Record extracts:
---+---

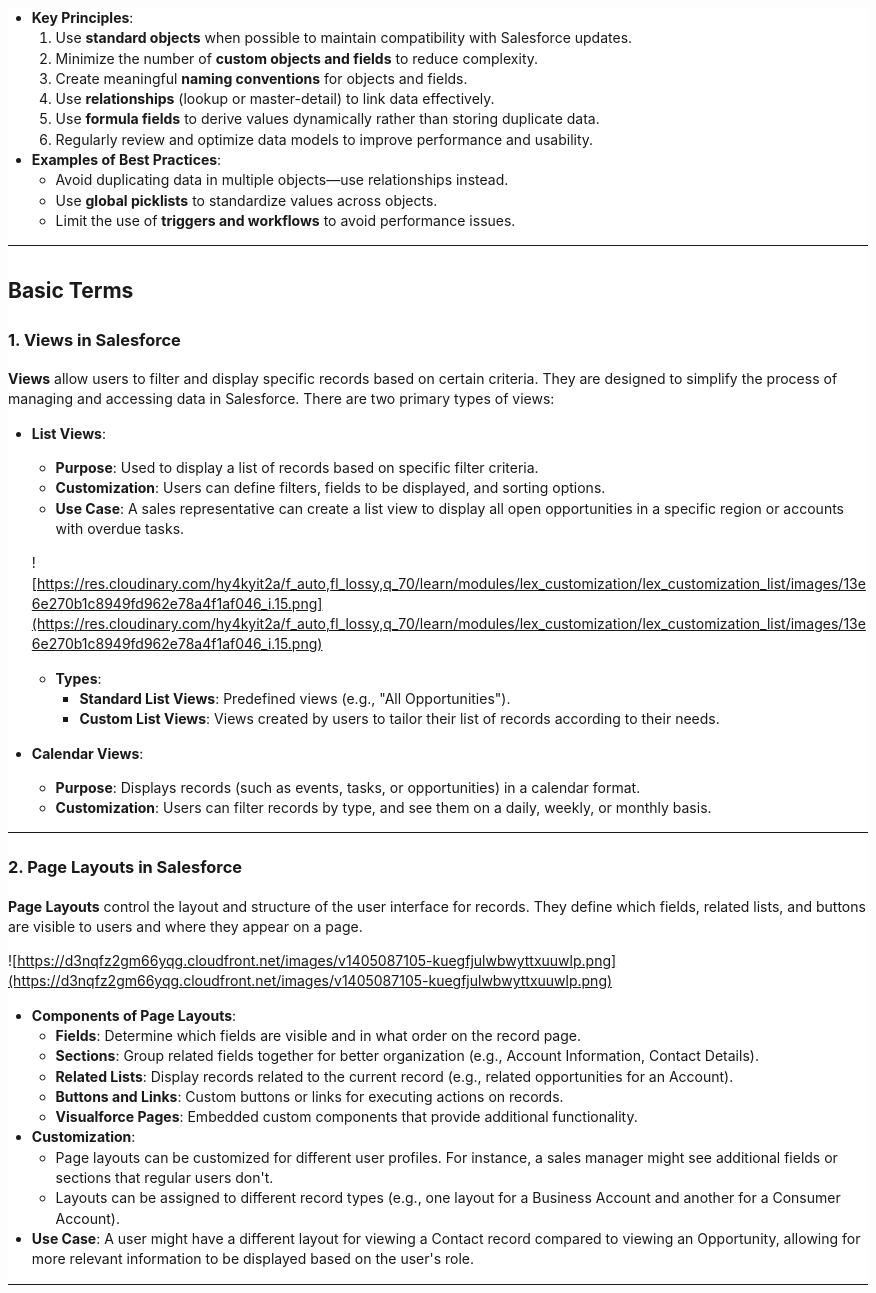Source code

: - **Key Principles**:
    1. Use **standard objects** when possible to maintain compatibility with Salesforce updates.
    2. Minimize the number of **custom objects and fields** to reduce complexity.
    3. Create meaningful **naming conventions** for objects and fields.
    4. Use **relationships** (lookup or master-detail) to link data effectively.
    5. Use **formula fields** to derive values dynamically rather than storing duplicate data.
    6. Regularly review and optimize data models to improve performance and usability.
- **Examples of Best Practices**:
    - Avoid duplicating data in multiple objects—use relationships instead.
    - Use **global picklists** to standardize values across objects.
    - Limit the use of **triggers and workflows** to avoid performance issues.

---

## Basic Terms

### **1. Views in Salesforce**

**Views** allow users to filter and display specific records based on certain criteria. They are designed to simplify the process of managing and accessing data in Salesforce. There are two primary types of views:

- **List Views**:
    - **Purpose**: Used to display a list of records based on specific filter criteria.
    - **Customization**: Users can define filters, fields to be displayed, and sorting options.
    - **Use Case**: A sales representative can create a list view to display all open opportunities in a specific region or accounts with overdue tasks.
    
    ![https://res.cloudinary.com/hy4kyit2a/f_auto,fl_lossy,q_70/learn/modules/lex_customization/lex_customization_list/images/13e6e270b1c8949fd962e78a4f1af046_i.15.png](https://res.cloudinary.com/hy4kyit2a/f_auto,fl_lossy,q_70/learn/modules/lex_customization/lex_customization_list/images/13e6e270b1c8949fd962e78a4f1af046_i.15.png)
    
    - **Types**:
        - **Standard List Views**: Predefined views (e.g., "All Opportunities").
        - **Custom List Views**: Views created by users to tailor their list of records according to their needs.
- **Calendar Views**:
    - **Purpose**: Displays records (such as events, tasks, or opportunities) in a calendar format.
    - **Customization**: Users can filter records by type, and see them on a daily, weekly, or monthly basis.

---

### **2. Page Layouts in Salesforce**

**Page Layouts** control the layout and structure of the user interface for records. They define which fields, related lists, and buttons are visible to users and where they appear on a page.

![https://d3nqfz2gm66yqg.cloudfront.net/images/v1405087105-kuegfjulwbwyttxuuwlp.png](https://d3nqfz2gm66yqg.cloudfront.net/images/v1405087105-kuegfjulwbwyttxuuwlp.png)

- **Components of Page Layouts**:
    - **Fields**: Determine which fields are visible and in what order on the record page.
    - **Sections**: Group related fields together for better organization (e.g., Account Information, Contact Details).
    - **Related Lists**: Display records related to the current record (e.g., related opportunities for an Account).
    - **Buttons and Links**: Custom buttons or links for executing actions on records.
    - **Visualforce Pages**: Embedded custom components that provide additional functionality.
- **Customization**:
    - Page layouts can be customized for different user profiles. For instance, a sales manager might see additional fields or sections that regular users don't.
    - Layouts can be assigned to different record types (e.g., one layout for a Business Account and another for a Consumer Account).
- **Use Case**: A user might have a different layout for viewing a Contact record compared to viewing an Opportunity, allowing for more relevant information to be displayed based on the user's role.

---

---+---

Task details: Output the records above as a JSON list of strings, one string per line, with blank lines left out. Omit the pictures.

Task response:
[
  "Source code",
  ": - **Key Principles**:",
  "    1. Use **standard objects** when possible to maintain compatibility with Salesforce updates.",
  "    2. Minimize the number of **custom objects and fields** to reduce complexity.",
  "    3. Create meaningful **naming conventions** for objects and fields.",
  "    4. Use **relationships** (lookup or master-detail) to link data effectively.",
  "    5. Use **formula fields** to derive values dynamically rather than storing duplicate data.",
  "    6. Regularly review and optimize data models to improve performance and usability.",
  "- **Examples of Best Practices**:",
  "    - Avoid duplicating data in multiple objects—use relationships instead.",
  "    - Use **global picklists** to standardize values across objects.",
  "    - Limit the use of **triggers and workflows** to avoid performance issues.",
  "---",
  "## Basic Terms",
  "### **1. Views in Salesforce**",
  "**Views** allow users to filter and display specific records based on certain criteria. They are designed to simplify the process of managing and accessing data in Salesforce. There are two primary types of views:",
  "- **List Views**:",
  "    - **Purpose**: Used to display a list of records based on specific filter criteria.",
  "    - **Customization**: Users can define filters, fields to be displayed, and sorting options.",
  "    - **Use Case**: A sales representative can create a list view to display all open opportunities in a specific region or accounts with overdue tasks.",
  "    ![https://res.cloudinary.com/hy4kyit2a/f_auto,fl_lossy,q_70/learn/modules/lex_customization/lex_customization_list/images/13e6e270b1c8949fd962e78a4f1af046_i.15.png](https://res.cloudinary.com/hy4kyit2a/f_auto,fl_lossy,q_70/learn/modules/lex_customization/lex_customization_list/images/13e6e270b1c8949fd962e78a4f1af046_i.15.png)",
  "    - **Types**:",
  "        - **Standard List Views**: Predefined views (e.g., \"All Opportunities\").",
  "        - **Custom List Views**: Views created by users to tailor their list of records according to their needs.",
  "- **Calendar Views**:",
  "    - **Purpose**: Displays records (such as events, tasks, or opportunities) in a calendar format.",
  "    - **Customization**: Users can filter records by type, and see them on a daily, weekly, or monthly basis.",
  "---",
  "### **2. Page Layouts in Salesforce**",
  "**Page Layouts** control the layout and structure of the user interface for records. They define which fields, related lists, and buttons are visible to users and where they appear on a page.",
  "![https://d3nqfz2gm66yqg.cloudfront.net/images/v1405087105-kuegfjulwbwyttxuuwlp.png](https://d3nqfz2gm66yqg.cloudfront.net/images/v1405087105-kuegfjulwbwyttxuuwlp.png)",
  "- **Components of Page Layouts**:",
  "    - **Fields**: Determine which fields are visible and in what order on the record page.",
  "    - **Sections**: Group related fields together for better organization (e.g., Account Information, Contact Details).",
  "    - **Related Lists**: Display records related to the current record (e.g., related opportunities for an Account).",
  "    - **Buttons and Links**: Custom buttons or links for executing actions on records.",
  "    - **Visualforce Pages**: Embedded custom components that provide additional functionality.",
  "- **Customization**:",
  "    - Page layouts can be customized for different user profiles. For instance, a sales manager might see additional fields or sections that regular users don't.",
  "    - Layouts can be assigned to different record types (e.g., one layout for a Business Account and another for a Consumer Account).",
  "- **Use Case**: A user might have a different layout for viewing a Contact record compared to viewing an Opportunity, allowing for more relevant information to be displayed based on the user's role.",
  "---"
]